> _Assignment_: Please keep to the lines below from the one with "I know it's not on this site, but over at" through the one with "This doesn't affect", and restate them word for word, ends included.

> _Given data_:

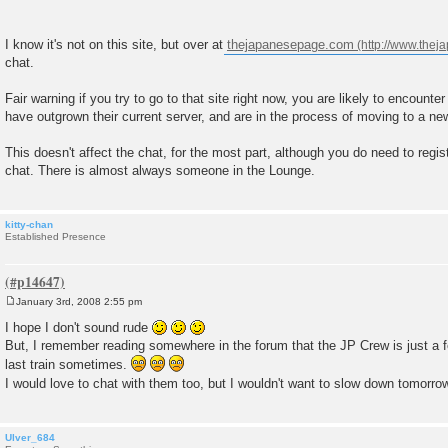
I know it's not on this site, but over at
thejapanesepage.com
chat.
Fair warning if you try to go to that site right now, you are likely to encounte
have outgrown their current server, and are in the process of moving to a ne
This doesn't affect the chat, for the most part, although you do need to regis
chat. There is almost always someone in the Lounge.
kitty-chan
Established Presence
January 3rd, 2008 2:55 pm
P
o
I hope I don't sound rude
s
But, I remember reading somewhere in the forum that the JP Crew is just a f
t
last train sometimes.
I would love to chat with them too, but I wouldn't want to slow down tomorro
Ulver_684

...

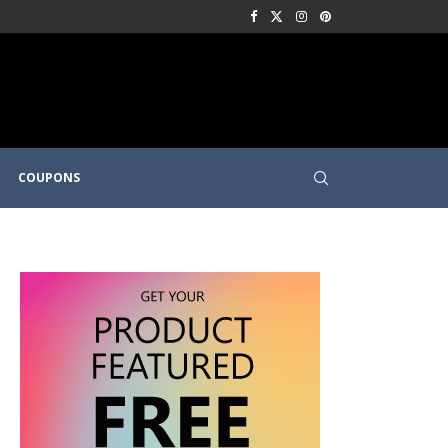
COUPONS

> _Expected answer_:
I know it's not on this site, but over at
thejapanesepage.com
chat.
Fair warning if you try to go to that site right now, you are likely to encounte
have outgrown their current server, and are in the process of moving to a ne
This doesn't affect the chat, for the most part, although you do need to regis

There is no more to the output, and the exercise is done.